Anthony, at this stage, had sunk to his knees on the road next to the car, his hand still trapped. He howled, ‘Officer, I want to file another assault charge. Please encourage her to free my fingers.’

Sarah obliged without being asked again. Anthony clambered to his feet and pointed melodramatically towards the house with a blood-slicked finger, ‘I’ve rounded up some human detritus for you, officer. Pet-stealers, malcontents all.’

The police officer glanced regretfully at his watch. He’d bargained on an early lunch.

In the back garden, Silver started barking like a hound from hell.

Anthony Bland was the fortunate owner of one of Britain’s première dog-food companies. Sarah Bland was a petcare and grooming specialist. Her main initial involvement with Anthony (before matrimony) was as his dog’s hairdresser and chiropodist. She owned an exclusive grooming parlour in Chelsea called Paws for Thought. Her speciality was Afghans, which she bred and showed all over the country. Early on in their relationship Sarah and Anthony had developed an exceptionally fine and exclusive dog shampoo together, which was soon to be sold across the country in pet shops and large supermarket chains.

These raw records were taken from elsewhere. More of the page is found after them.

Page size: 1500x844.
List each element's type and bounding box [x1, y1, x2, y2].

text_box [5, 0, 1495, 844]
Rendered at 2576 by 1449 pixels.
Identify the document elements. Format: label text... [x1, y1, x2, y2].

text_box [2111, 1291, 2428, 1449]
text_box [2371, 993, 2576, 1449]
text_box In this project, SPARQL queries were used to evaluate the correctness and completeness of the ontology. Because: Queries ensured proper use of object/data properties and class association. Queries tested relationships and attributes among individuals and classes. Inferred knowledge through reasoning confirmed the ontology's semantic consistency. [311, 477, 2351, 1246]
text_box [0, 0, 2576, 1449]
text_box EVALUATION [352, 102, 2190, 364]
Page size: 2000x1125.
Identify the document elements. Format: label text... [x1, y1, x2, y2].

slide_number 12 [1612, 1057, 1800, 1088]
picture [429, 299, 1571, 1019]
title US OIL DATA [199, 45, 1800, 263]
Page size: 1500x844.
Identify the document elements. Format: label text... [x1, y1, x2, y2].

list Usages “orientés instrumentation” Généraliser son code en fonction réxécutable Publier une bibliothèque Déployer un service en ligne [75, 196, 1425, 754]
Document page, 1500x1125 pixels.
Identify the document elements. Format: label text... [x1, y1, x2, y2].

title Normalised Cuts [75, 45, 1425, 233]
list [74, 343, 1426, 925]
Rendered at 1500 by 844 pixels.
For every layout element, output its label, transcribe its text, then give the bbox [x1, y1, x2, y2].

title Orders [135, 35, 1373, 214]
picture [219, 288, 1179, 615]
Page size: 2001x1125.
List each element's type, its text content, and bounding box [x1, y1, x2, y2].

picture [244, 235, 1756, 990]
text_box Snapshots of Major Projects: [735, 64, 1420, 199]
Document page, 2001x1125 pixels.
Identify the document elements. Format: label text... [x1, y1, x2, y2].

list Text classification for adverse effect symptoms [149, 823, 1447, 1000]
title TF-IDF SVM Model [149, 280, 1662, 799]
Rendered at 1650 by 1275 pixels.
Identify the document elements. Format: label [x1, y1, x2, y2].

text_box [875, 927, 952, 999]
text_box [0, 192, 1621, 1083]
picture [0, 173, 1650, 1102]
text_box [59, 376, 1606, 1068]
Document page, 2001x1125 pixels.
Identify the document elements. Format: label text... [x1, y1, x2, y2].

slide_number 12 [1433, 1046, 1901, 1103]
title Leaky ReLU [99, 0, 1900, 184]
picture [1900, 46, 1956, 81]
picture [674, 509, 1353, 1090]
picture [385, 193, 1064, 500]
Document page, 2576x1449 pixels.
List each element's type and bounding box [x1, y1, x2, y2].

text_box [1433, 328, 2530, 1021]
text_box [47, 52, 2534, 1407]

Together they had worked to make Silver’s Scraps the bestselling and most desirable high-quality canine food in the western hemisphere. Silver, Anthony’s Afghan, nurtured and plucked and preened and directed by Sarah (she was to publicity what wax is to a candle) was a household name, was, in fact, Sarah’s bread and butter in reputation terms. Although Silver was Anthony’s dog, Sarah had dedicated the six years of their marriage to cutting his toenails and brushing his hair. He was her motto, her talisman, her mascot. He was to Sarah what a tin is to a can of beans, whereas Anthony was (to all intents and purposes) what an excess of hormones are to an adolescent; intrinsic but irritating.